AI has had a rapid rise and apparent plateau as a theme for investment markets. Stocks such as chipmaker Nvidia and ChatGPT investor Microsoft have rallied but trended sideways more recently. AI has been hyped to revolutionise everything from banking to stock trading strategies, though perhaps these revolutions will be perpetually around the corner.

After the shock of just how human-like ChatGPT and similar tools looked at first, we seem to have calmed down, particularly as the limitations of large language models (LLMs) have become more obvious. Put very crudely, LLMs work by training algorithms with masses of data to predict the most likely next word in a sentence based on the previous words. They no more understand them than a dishwasher understands dishes.

There are problems, perhaps most famously “hallucinations” where LLMs make up things that sound plausible but aren’t true, because it is guided by probabilities rather than concepts of truth or falsehood (a good way to see this is to ask ChatGPT or Anthropic’s Claude for a reference to read on something. You often get plausible sounding titles and authors that probably don’t exist).

These underlying weaknesses are being addressed essentially by layering various human-designed “fixes” on top of the basic model and they gradually will get better, but the rate of change will be slower than the initial explosion.

The next front of AI may be “artificial general intelligence” (AGI) which is more akin to real thinking that could potentially assess right and wrong and much else, though experts are sharply divided on when this might happen. The truth is we don’t have a full model for how the human brain works, let alone an understanding of what it will take to replicate it digitally.
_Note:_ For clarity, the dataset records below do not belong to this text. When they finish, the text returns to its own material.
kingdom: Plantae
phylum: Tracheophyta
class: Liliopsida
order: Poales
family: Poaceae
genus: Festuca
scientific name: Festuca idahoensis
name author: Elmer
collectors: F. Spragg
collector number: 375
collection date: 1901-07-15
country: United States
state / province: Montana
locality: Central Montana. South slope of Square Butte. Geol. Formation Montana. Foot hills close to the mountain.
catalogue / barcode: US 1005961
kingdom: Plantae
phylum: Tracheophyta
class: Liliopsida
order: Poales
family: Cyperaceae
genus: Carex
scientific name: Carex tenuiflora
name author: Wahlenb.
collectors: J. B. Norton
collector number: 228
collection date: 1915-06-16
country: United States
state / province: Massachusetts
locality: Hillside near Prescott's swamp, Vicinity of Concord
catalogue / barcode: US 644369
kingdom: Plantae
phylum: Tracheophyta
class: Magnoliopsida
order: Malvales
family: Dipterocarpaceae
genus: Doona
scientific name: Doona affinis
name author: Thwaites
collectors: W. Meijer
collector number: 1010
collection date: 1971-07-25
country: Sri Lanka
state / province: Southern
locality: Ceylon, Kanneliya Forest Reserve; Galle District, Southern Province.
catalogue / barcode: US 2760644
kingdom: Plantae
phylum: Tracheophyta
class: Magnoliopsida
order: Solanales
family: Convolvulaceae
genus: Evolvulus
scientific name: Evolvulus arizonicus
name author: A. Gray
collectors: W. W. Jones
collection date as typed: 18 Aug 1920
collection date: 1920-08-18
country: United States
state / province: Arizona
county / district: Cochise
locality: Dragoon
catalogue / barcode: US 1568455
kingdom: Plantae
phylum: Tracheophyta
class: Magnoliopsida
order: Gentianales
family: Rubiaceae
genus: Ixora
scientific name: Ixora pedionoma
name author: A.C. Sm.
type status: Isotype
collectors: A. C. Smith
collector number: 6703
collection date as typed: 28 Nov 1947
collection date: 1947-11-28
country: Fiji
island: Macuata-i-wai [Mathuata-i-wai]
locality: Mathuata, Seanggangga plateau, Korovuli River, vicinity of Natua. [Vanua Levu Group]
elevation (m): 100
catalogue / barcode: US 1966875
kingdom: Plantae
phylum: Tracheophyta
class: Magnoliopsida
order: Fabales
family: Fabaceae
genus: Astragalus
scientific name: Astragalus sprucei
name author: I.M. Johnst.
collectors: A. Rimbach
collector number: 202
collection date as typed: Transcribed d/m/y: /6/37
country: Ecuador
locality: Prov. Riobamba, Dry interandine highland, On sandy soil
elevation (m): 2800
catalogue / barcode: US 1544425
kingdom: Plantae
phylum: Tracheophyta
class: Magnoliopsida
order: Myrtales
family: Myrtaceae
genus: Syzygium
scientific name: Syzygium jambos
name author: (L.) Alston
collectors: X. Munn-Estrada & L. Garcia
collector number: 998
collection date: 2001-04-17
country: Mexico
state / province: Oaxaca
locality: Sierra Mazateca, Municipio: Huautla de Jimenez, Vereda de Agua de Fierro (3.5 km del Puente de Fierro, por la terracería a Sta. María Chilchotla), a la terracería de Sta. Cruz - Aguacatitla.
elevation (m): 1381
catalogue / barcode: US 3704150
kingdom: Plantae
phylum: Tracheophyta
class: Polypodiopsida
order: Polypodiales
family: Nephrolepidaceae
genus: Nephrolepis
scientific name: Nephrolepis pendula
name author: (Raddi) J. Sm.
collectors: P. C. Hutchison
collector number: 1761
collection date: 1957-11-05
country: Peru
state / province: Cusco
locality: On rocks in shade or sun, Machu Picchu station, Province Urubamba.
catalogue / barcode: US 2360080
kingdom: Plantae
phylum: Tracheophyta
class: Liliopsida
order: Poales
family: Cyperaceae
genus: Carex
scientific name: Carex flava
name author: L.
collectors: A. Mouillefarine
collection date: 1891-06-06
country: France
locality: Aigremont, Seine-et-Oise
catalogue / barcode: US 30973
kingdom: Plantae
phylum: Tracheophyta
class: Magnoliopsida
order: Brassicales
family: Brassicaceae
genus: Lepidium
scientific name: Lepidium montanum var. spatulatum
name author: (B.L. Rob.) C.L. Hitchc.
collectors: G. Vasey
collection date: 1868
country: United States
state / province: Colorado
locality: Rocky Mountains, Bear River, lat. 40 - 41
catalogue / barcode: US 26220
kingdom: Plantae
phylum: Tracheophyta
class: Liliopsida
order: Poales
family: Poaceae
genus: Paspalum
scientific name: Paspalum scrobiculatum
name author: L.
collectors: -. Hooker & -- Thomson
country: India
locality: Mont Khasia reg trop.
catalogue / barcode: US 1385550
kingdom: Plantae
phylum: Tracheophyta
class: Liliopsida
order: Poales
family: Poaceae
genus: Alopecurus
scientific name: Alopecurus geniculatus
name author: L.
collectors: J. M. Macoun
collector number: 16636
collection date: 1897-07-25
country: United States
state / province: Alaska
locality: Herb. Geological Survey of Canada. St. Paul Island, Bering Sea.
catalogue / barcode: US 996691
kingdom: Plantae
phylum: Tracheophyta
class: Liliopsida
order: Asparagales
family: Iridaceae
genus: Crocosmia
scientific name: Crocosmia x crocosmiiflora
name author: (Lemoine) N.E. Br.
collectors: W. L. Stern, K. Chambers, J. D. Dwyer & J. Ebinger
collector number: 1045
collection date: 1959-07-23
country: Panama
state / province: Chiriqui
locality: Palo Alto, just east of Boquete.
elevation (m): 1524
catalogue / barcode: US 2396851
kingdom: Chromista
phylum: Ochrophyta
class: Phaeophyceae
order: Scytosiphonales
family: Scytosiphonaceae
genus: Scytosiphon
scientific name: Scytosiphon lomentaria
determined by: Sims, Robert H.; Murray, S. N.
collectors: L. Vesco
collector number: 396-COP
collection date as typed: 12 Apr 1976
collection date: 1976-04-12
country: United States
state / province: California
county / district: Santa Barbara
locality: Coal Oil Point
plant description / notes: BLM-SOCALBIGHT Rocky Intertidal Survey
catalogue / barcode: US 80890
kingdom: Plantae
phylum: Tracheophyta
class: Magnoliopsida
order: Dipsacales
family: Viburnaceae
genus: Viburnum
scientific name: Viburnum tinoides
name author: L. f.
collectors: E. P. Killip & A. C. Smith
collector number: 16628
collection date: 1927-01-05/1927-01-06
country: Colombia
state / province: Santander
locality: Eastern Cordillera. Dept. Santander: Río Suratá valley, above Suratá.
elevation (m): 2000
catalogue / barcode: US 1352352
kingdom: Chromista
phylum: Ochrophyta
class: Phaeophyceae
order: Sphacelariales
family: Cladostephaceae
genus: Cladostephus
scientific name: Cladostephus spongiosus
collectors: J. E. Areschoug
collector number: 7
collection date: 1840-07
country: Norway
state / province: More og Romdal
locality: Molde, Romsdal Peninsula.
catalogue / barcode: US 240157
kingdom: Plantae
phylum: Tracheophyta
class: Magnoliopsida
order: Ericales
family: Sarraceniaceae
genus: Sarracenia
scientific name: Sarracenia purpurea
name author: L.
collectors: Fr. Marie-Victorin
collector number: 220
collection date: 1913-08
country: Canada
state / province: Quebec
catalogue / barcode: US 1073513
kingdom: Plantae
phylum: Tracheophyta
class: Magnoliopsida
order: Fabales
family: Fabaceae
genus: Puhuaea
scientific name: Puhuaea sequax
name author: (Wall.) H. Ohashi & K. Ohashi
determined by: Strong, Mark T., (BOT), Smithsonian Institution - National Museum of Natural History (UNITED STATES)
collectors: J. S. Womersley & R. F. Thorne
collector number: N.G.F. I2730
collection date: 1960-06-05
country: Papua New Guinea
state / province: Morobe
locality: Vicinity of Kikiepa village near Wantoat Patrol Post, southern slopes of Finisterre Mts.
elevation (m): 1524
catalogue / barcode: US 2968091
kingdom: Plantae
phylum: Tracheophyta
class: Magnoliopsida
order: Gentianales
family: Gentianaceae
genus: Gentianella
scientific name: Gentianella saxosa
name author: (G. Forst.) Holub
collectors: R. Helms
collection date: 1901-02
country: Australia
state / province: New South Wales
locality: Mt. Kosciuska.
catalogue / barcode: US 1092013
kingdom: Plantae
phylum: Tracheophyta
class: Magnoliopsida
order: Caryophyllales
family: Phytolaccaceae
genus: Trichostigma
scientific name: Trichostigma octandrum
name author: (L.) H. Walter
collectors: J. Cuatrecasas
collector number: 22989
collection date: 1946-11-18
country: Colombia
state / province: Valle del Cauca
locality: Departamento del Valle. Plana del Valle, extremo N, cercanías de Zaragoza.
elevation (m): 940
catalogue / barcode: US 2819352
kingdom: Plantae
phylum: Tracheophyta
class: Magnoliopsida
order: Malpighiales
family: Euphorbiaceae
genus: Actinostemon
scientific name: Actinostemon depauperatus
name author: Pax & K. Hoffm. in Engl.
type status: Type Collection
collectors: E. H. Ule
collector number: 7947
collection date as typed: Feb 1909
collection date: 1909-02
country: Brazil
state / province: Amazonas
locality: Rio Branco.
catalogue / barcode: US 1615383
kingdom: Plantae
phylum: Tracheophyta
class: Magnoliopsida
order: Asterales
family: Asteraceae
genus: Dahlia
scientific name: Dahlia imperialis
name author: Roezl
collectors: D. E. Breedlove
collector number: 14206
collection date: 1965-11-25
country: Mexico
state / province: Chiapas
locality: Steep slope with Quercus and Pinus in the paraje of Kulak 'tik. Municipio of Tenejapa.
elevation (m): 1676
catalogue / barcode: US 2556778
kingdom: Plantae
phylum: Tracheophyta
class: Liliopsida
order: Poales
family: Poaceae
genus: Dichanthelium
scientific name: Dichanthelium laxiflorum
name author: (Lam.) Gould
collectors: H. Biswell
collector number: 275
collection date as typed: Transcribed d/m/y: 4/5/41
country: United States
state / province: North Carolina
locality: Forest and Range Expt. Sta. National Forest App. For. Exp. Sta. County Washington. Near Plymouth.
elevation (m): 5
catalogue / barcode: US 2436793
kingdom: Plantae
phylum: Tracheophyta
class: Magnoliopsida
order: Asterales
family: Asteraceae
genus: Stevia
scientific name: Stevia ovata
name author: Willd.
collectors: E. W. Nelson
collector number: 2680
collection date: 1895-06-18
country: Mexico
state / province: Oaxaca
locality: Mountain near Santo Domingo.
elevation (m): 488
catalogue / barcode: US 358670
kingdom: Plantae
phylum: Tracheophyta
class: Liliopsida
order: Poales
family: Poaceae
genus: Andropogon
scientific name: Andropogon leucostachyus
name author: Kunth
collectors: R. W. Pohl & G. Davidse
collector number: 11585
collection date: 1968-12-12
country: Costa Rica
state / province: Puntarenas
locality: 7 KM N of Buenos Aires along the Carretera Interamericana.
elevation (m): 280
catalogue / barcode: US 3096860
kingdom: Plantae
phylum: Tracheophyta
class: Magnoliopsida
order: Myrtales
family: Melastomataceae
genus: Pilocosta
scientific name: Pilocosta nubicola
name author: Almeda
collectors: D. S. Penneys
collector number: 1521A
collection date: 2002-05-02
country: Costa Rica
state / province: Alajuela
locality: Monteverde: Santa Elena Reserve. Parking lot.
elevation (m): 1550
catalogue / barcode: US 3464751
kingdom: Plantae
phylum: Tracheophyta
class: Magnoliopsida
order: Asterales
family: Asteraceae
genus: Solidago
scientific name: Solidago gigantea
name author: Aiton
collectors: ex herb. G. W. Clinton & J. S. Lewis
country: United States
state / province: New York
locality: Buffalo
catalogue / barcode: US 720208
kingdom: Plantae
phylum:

The human-like output of the LLMs has excited the imaginations of many. Some credible experts are saying AGI is just a few years away (for example, Elon Musk says a year away, Meta’s chief AI scientist says decades away, and Open AI’s CEO refuses to put a precise timeline on it).

We may blunder into AGI almost by accident because it turns out that general intelligence emerges from a deep level of machine learning combined with several additional interventions. But in truth, we just don’t know. Given the history of false predictions (for example in 1970 computer scientist Marvin Minsky predicted it would arrive in three to eight years) I think it wise to be sceptical.

Financial markets are highly attuned to the possibilities. The Financial Times caused waves last week with a front page proclaiming both Meta and OpenAI were preparing to launch new models capable of “reasoning”. The hype fizzled quickly when the market realised there was no radical AGI breakthrough, but rather upgrades with some additional new fixes for the weaknesses of their existing LLMs.

What should investors on the southern tip of Africa make of it? To state the obvious, there is no direct exposure to AI through our capital markets. The scale of investment required to be at the leading edge of AI is too enormous for anywhere but the world’s biggest pools of capital.

OpenAI was last valued at R1.5-trillion, about five times the value of Standard Bank, though it’s not available on public markets. Shares with a big exposure to AI such as Meta (market capitalisation R25-trillion) or Microsoft (R58-trillion) are bigger than all the JSE’s listed companies, including the dual listeds, combined.

The price to play at the leading edge of AI research is far too high for anything outside the US. Instead, local stocks such as financial services might be affected by AI indirectly, though potentially in conflicting ways as they benefit from new AI-enabled tools, but risk displacement by AI. The net effect will take time to determine. You can be sure, though, that our resources stocks will remain a good source of uncorrelated performance, perhaps benefiting if the productivity impact of AI breakthroughs does lead to a global economic surge.

So the investor strategy is the same boring one as always: a diverse portfolio is likely to be your best bet. As valuations shoot up on the potential of AI for tech stocks, they are becoming a bigger part of the investor universe, so anyone investing in a broad global portfolio will be gaining exposure without trying. I’m not sure investors should be doing anything more than that.

• Theobald is chair of research-led consultancy Krutham.